> **What is required**
Print word for word whatever lies between the first line of the material and the line holding "right shoulder: (601, 282)", both included, and omit all pictures.

-- Opening Marker --

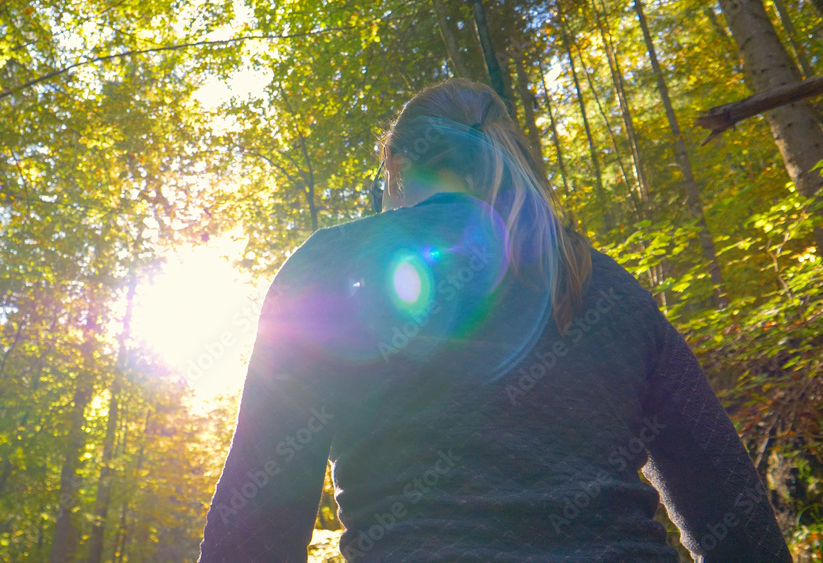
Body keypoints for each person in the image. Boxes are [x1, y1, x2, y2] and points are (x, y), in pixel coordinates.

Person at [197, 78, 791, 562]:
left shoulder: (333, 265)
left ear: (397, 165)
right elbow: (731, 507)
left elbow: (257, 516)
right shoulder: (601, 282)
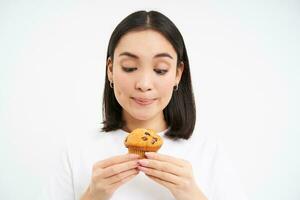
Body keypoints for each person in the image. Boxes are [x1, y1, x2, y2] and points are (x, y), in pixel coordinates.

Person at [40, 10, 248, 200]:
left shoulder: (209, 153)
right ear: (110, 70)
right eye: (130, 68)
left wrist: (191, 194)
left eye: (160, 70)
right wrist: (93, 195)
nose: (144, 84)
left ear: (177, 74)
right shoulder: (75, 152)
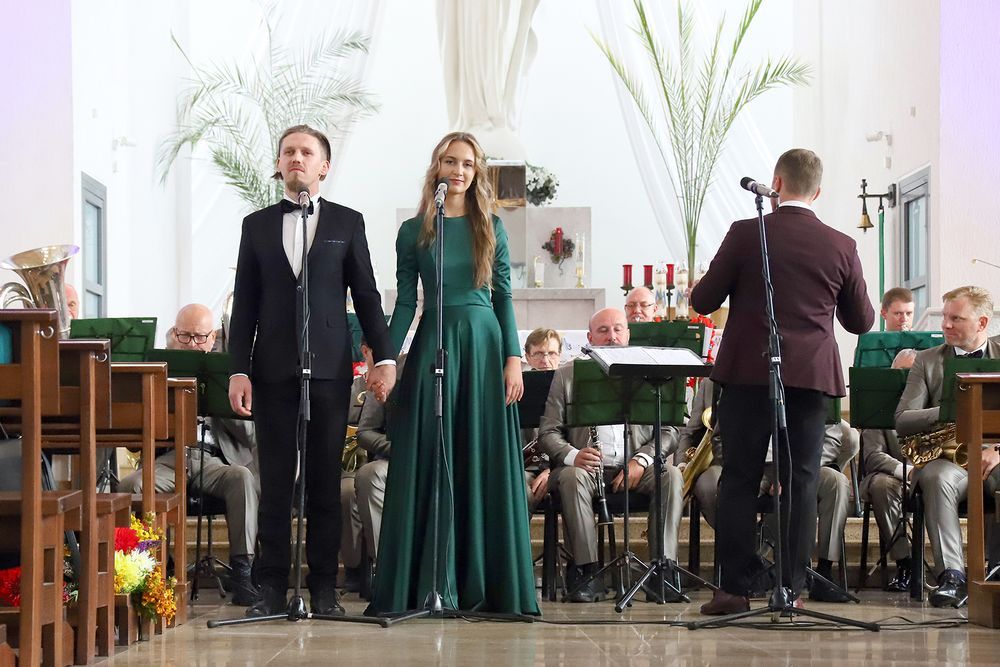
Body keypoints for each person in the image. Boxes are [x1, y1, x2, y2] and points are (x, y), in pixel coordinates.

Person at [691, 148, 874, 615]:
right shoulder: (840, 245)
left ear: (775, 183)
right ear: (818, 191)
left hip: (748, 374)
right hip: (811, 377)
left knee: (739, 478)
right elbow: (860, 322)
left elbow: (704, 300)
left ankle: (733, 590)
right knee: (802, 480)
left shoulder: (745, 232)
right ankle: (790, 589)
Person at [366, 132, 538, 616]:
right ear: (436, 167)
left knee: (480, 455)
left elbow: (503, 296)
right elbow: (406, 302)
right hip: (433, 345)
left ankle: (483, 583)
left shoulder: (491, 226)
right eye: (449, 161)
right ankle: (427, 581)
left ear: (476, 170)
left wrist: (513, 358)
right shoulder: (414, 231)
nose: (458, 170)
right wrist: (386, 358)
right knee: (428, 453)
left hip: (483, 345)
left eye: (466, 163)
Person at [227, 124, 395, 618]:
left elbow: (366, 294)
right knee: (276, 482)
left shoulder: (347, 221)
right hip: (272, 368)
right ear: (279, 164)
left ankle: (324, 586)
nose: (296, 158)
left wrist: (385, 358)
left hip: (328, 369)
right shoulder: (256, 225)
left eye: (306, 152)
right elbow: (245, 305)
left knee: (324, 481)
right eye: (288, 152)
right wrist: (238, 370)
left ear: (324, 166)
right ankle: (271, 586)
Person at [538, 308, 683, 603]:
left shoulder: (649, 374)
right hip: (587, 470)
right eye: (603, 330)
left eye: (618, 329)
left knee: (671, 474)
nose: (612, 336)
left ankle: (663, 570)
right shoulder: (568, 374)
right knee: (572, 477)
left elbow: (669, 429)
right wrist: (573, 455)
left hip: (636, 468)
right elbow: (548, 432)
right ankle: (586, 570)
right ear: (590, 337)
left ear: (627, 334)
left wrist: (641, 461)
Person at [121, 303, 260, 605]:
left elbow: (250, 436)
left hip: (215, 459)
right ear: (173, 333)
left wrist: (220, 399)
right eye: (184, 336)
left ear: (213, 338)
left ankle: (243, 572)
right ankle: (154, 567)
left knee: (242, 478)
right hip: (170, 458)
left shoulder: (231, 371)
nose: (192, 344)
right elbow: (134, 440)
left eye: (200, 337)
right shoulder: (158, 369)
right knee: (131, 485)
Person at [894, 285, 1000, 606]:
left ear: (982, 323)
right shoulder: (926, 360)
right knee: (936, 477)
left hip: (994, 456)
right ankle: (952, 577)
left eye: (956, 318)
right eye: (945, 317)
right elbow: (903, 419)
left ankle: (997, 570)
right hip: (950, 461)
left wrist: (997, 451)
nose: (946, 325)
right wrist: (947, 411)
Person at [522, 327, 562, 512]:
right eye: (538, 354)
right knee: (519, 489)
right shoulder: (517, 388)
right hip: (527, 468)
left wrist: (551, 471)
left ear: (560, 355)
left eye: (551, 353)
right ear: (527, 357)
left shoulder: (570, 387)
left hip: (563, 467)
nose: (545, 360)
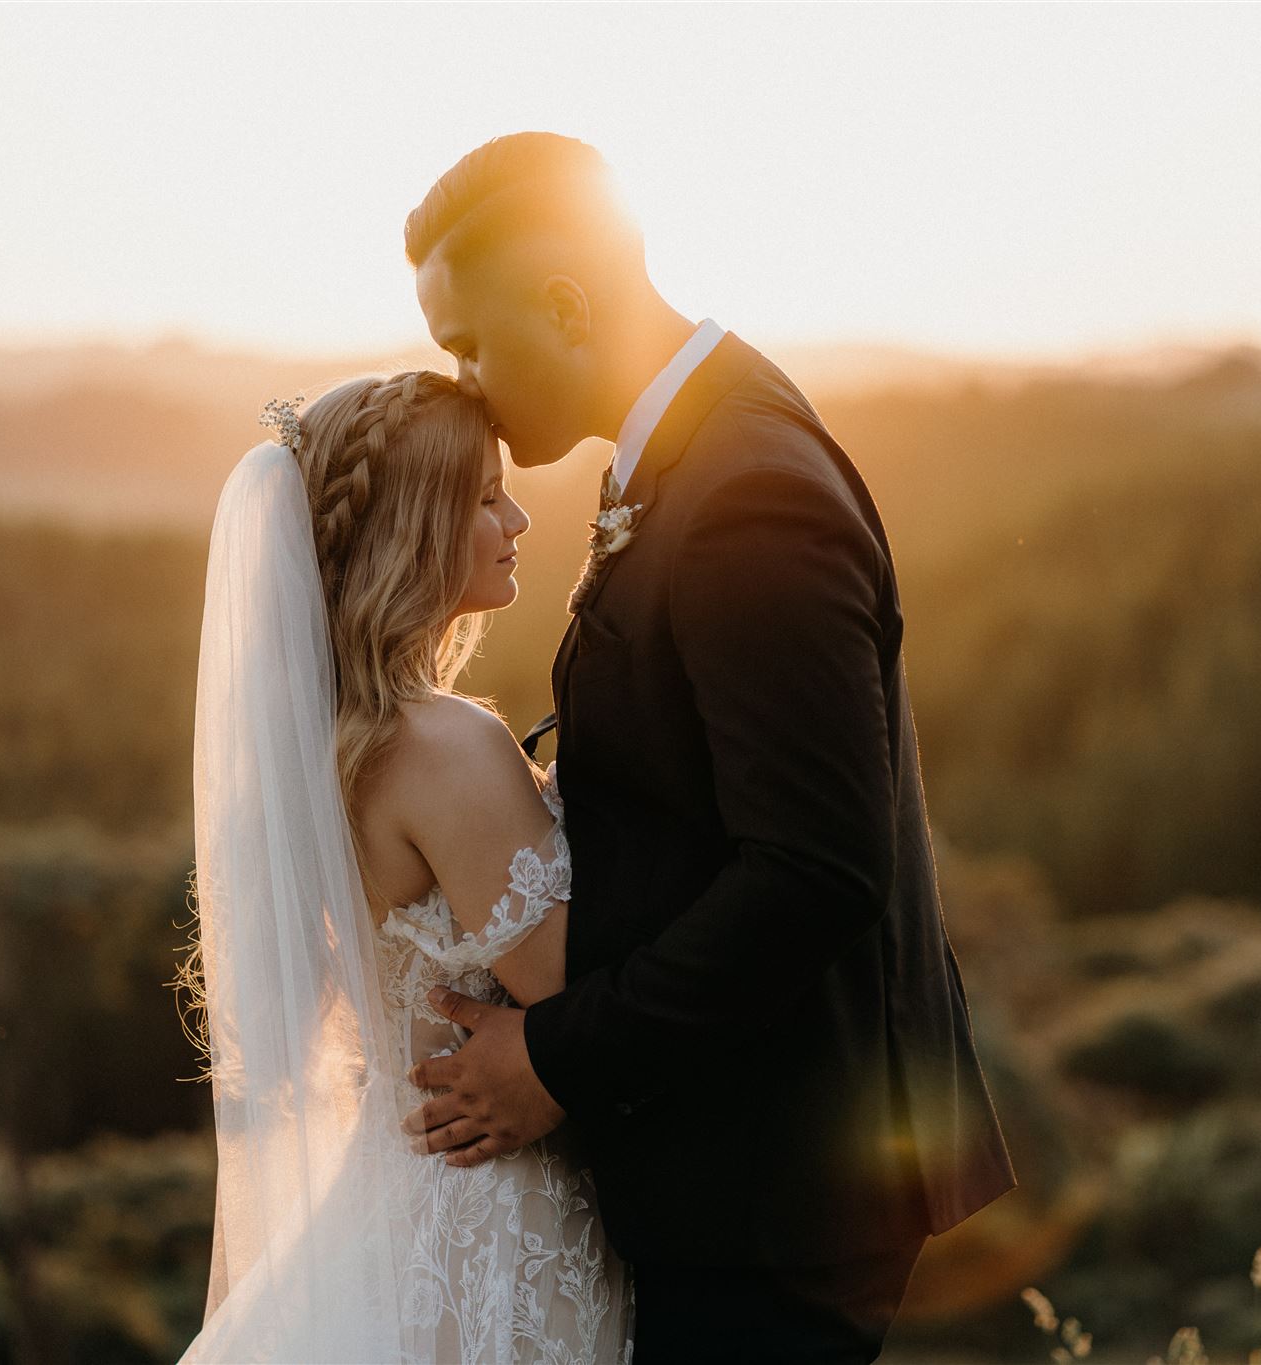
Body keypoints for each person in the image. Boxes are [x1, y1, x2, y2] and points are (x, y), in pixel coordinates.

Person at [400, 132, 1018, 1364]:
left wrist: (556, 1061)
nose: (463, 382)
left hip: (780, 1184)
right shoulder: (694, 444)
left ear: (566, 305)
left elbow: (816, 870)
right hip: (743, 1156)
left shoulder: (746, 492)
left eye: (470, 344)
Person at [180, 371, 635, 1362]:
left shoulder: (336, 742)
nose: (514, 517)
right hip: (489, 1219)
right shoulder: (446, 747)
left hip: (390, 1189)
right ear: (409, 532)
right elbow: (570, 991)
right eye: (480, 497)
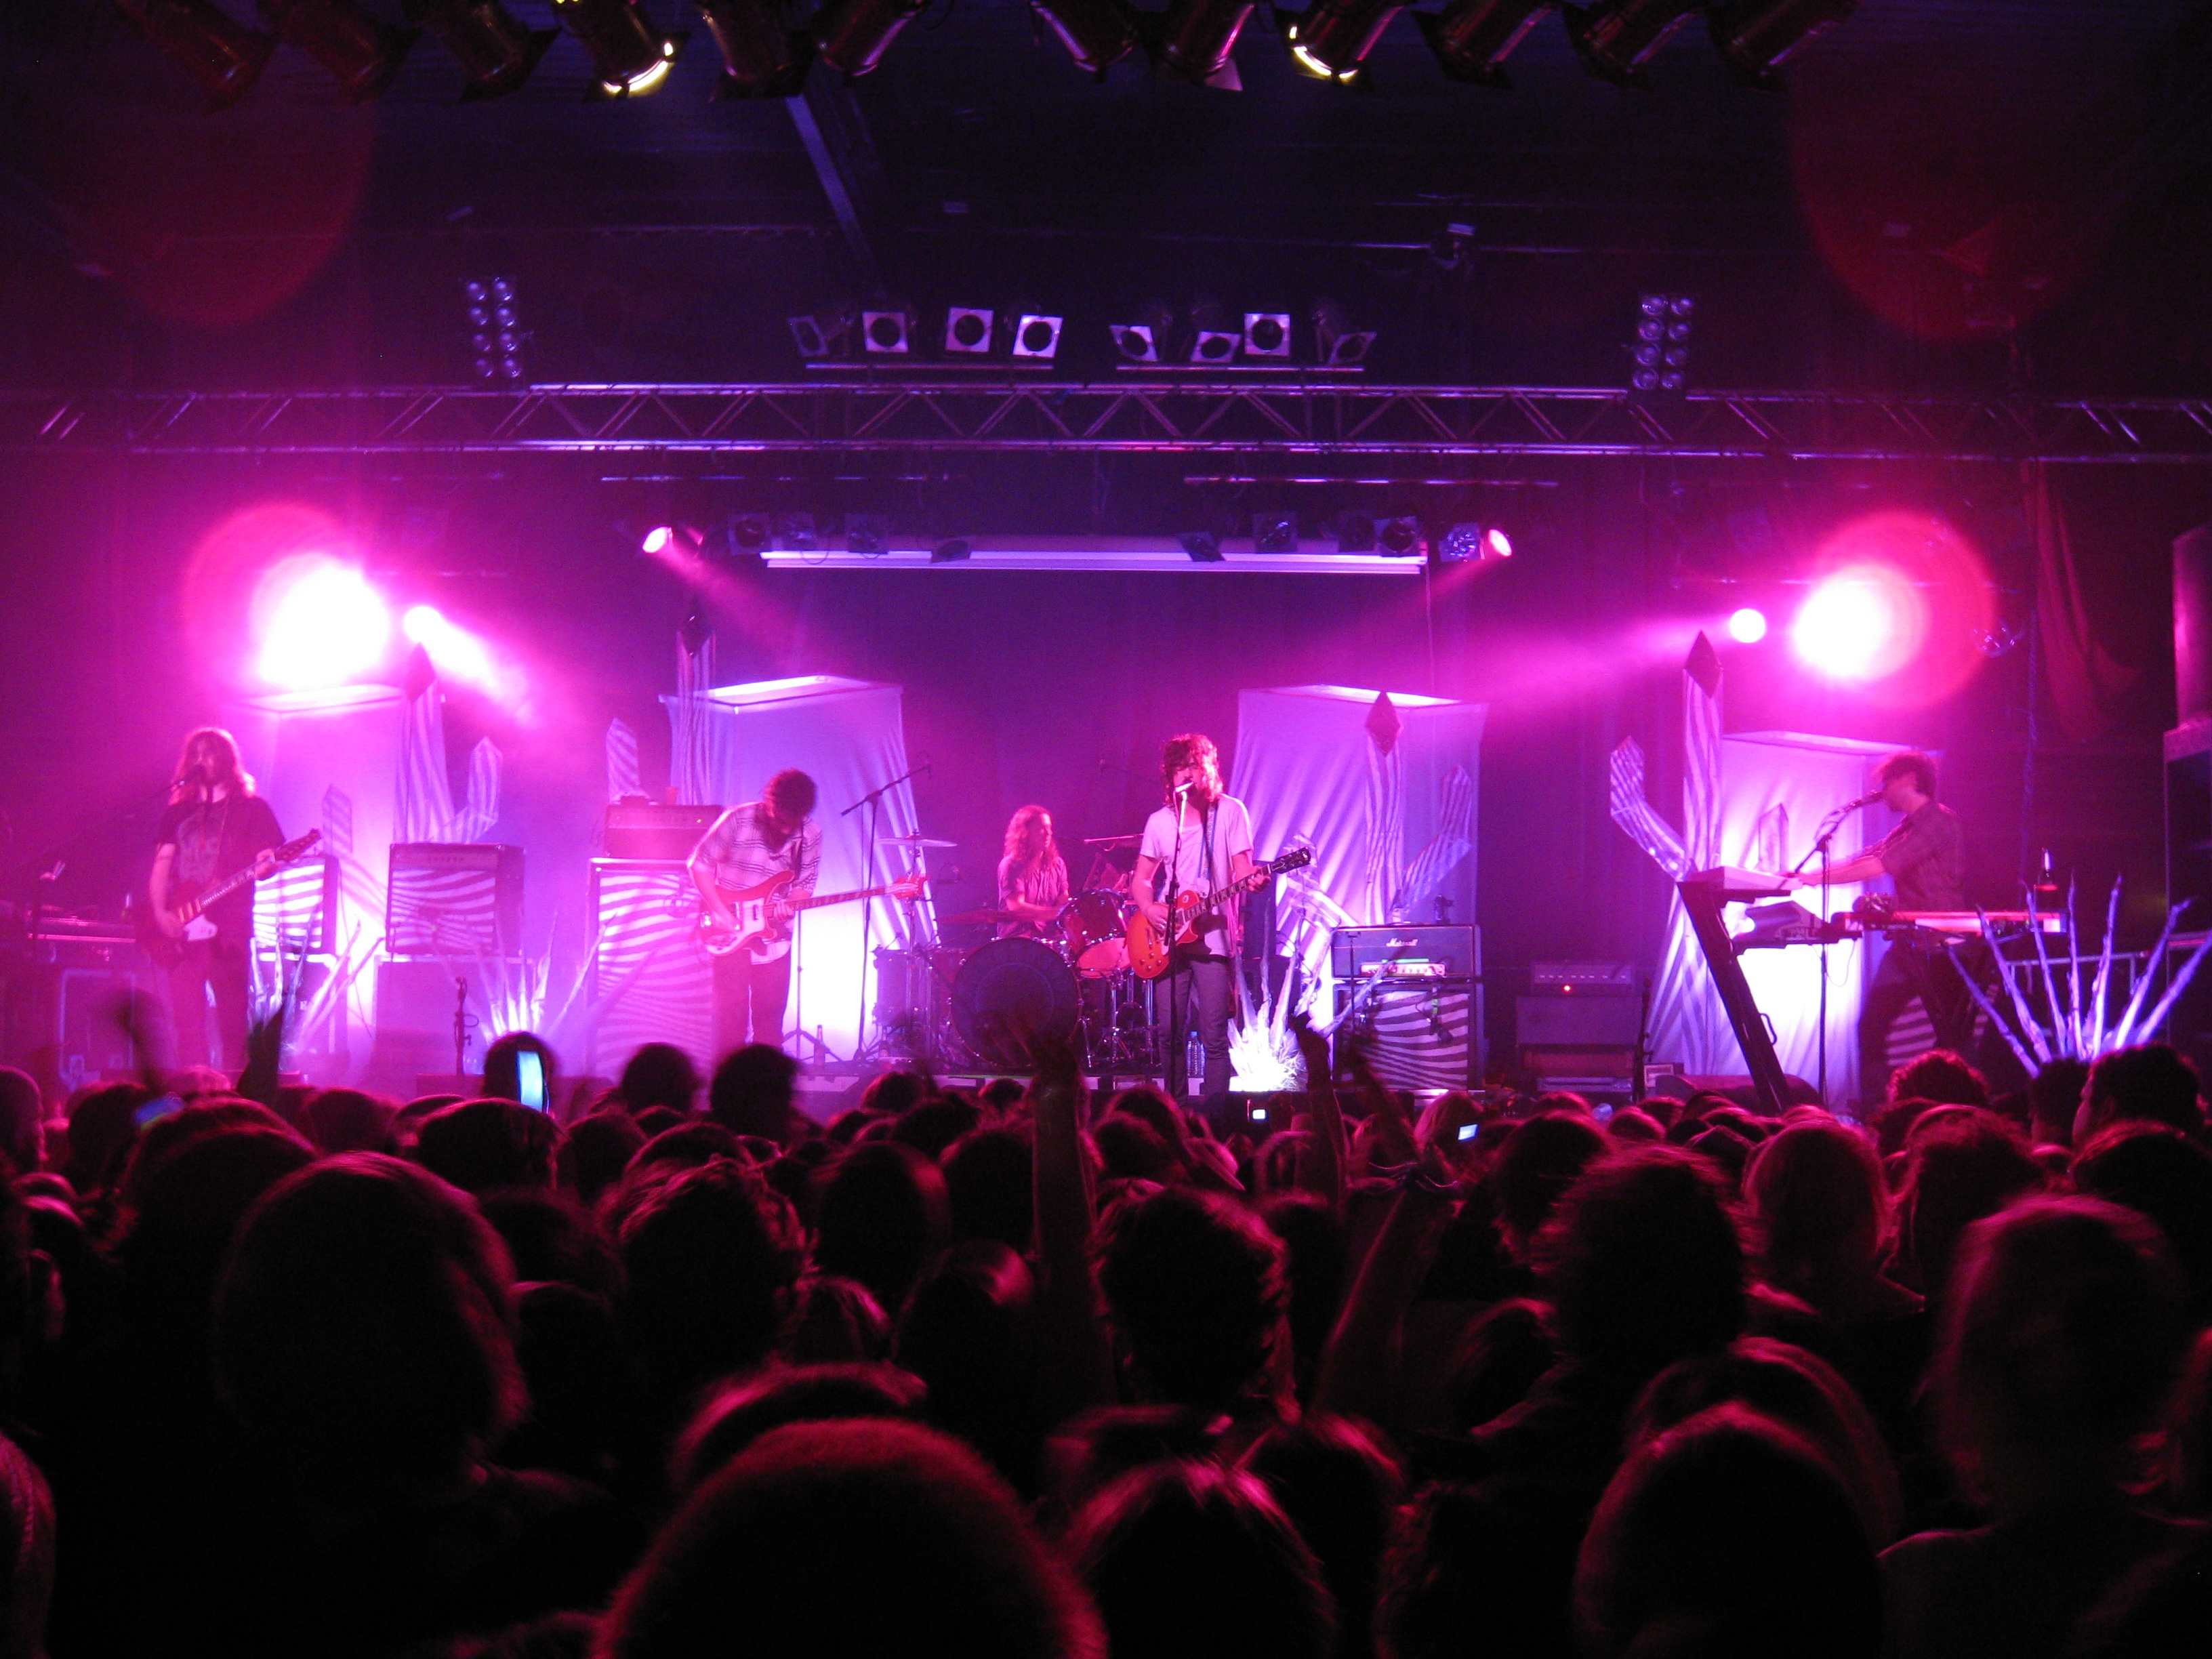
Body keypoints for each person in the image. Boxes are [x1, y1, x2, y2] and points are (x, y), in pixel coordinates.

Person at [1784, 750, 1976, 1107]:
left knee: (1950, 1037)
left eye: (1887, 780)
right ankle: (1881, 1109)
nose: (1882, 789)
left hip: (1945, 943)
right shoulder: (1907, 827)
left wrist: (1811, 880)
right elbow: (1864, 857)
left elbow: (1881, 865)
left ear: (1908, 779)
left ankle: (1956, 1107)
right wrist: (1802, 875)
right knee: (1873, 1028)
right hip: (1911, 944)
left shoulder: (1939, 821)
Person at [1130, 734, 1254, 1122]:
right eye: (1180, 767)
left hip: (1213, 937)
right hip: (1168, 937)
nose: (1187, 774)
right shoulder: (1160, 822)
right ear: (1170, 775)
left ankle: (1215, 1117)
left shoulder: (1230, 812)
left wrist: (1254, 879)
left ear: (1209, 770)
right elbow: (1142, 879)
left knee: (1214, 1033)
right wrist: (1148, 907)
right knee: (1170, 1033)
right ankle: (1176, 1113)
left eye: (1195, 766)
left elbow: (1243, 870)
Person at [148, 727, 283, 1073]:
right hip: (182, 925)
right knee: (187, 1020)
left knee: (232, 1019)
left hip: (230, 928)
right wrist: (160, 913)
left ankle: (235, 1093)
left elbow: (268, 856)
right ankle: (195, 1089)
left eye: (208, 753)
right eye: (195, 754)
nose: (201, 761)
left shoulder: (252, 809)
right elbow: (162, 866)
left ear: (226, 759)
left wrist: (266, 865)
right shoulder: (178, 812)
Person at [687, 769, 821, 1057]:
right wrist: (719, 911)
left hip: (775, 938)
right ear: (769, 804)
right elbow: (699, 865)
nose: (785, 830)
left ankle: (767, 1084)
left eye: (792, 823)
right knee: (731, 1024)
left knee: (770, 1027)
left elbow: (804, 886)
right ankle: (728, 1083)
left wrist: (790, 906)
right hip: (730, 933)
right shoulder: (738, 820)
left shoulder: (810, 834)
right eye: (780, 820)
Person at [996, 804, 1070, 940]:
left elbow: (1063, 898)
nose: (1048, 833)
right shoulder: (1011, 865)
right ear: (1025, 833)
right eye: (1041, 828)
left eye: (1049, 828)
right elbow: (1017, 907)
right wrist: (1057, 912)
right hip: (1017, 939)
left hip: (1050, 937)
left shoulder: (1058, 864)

-- Closing Marker --

> **Your solution**
Body keypoints for each person in the image. Boxes are [x1, y1, x2, y2] and points are (x, y), in pixel coordinates.

Person at [197, 78, 791, 562]:
left shoulder: (333, 265)
left ear: (397, 165)
right elbow: (731, 507)
left elbow: (257, 516)
right shoulder: (601, 282)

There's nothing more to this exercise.